JCC is a special cake because it is the combination of a chiffon cake and a cheesecake. On the one hand, its method is pretty identical to chiffon. Japanese style chocolate cake roll made from a super soft and fluffy chiffon cake that melts in the mouth. Inside, it's filled with a light chocolate whipped cream.

Rice flour Japanese chiffon cake instructions

  1. Preheat your oven at 160℃. Separate the eggs to egg whites and egg yolk. Place them in 2 bowls separately. Freeze your egg whites for 10 mins so that they get well chilled..
  2. Take out the egg whites from freezer. Add a pinch of salt and beat it with a hand mixer at medium speed. When it gets bubbly, add 1/3 of your white sugar and keep whipping. Add the rest of sugar little by little and whip it well at each addition until stiff peaks forms..
  3. Place your egg yolk in another bowl and whip it with brown sugar until the color changes to creamy white. Add your oil -> milk -> vanilla essence -> flour in a order and whip it well at each addition..

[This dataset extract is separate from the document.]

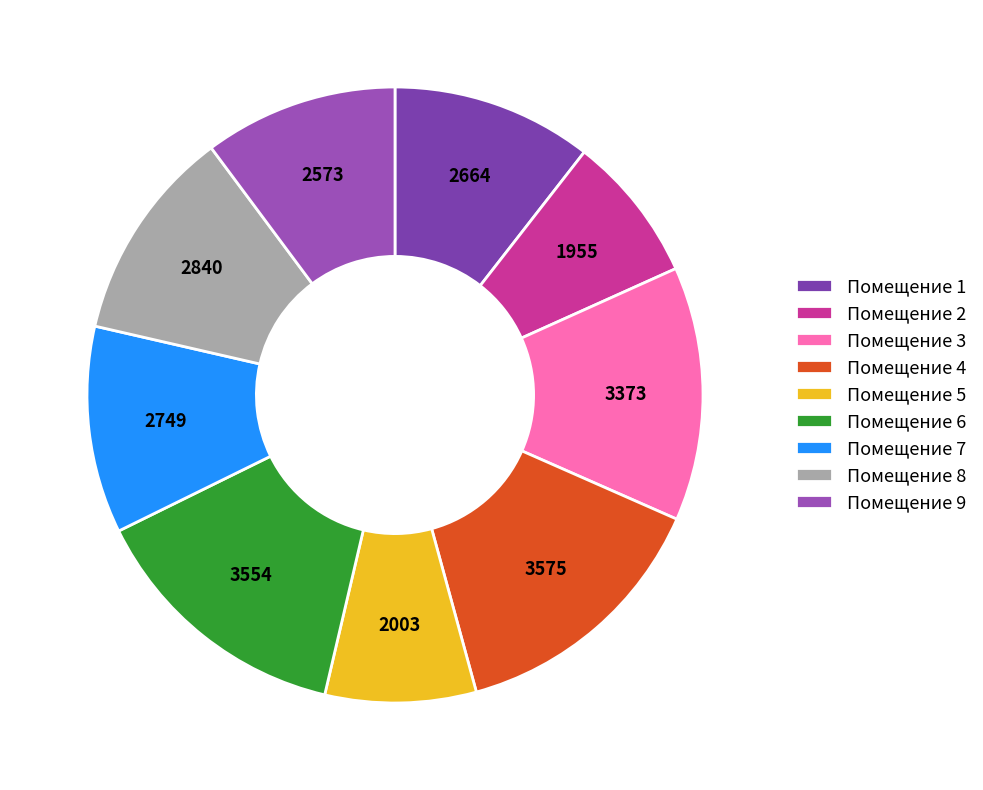

Count the number of slices in the pie.

9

  4. Using a spatular, fold in 1/3 of the egg whites into the batter until the mixture is homogeneous. And fold in another 1/3 of the egg whites and mix GENTLY..

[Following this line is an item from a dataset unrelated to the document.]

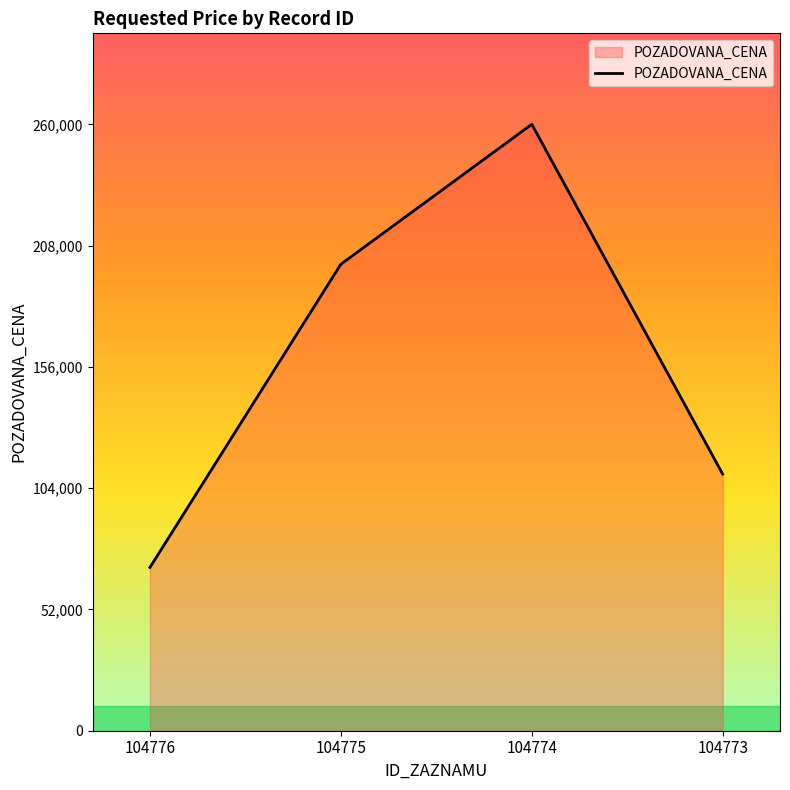

What is the approximate value at 104774?

260000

  5. Now, transfer the batter to egg whites. Fold in the batter into egg whites gently gently gently. Fold in until lumps of egg whites disappear but NEVER over mix it..

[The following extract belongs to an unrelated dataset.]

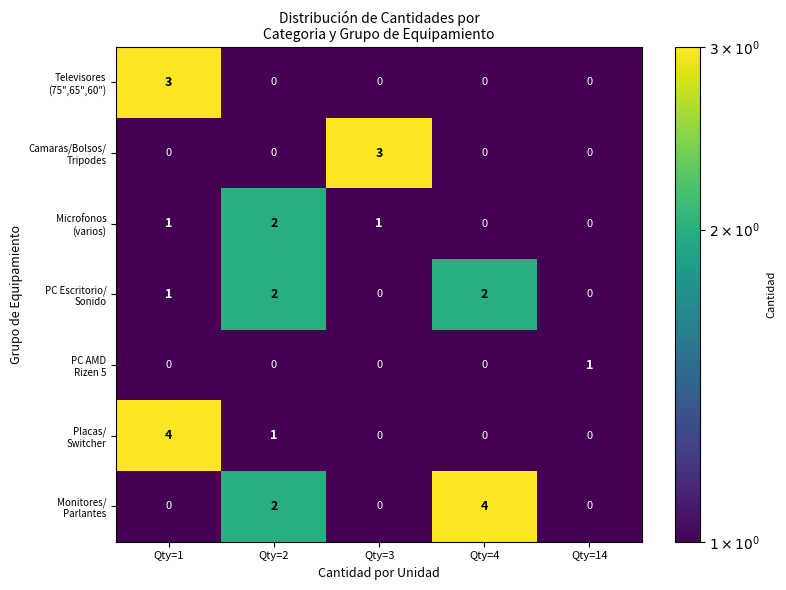

What is the spread (max minus min) of values at Qty=1?

4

  6. Pour the batter into a chiffon tin. **you don’t need to grease nor dust your tin..
  7. Bake it in a preheated oven for 30-35 mins at 160℃. **temperature and time depend on oven type. Please adjust them in your way..
  8. As soon as you take out the tin from the oven, drop it on the counter once so that it stops shrinking. The cake must be fully cooled upside down..

Airy and not overly sweet with all the chocolate goodness, it's so easy to indulge in the whole cake all by yourself! Kind of like the way Japanese or Korean food makes me feel after I eat it. The consistancy is like a pancake and a super light I have tried a couple of Chiffon cake recipes and found this one easiest and the cake is great. CAKE/BAKE SETTING If your rice cooker has a "cake/bake" setting, you can use that. I just make sure I fold the flour in batches instead of dumping it all in.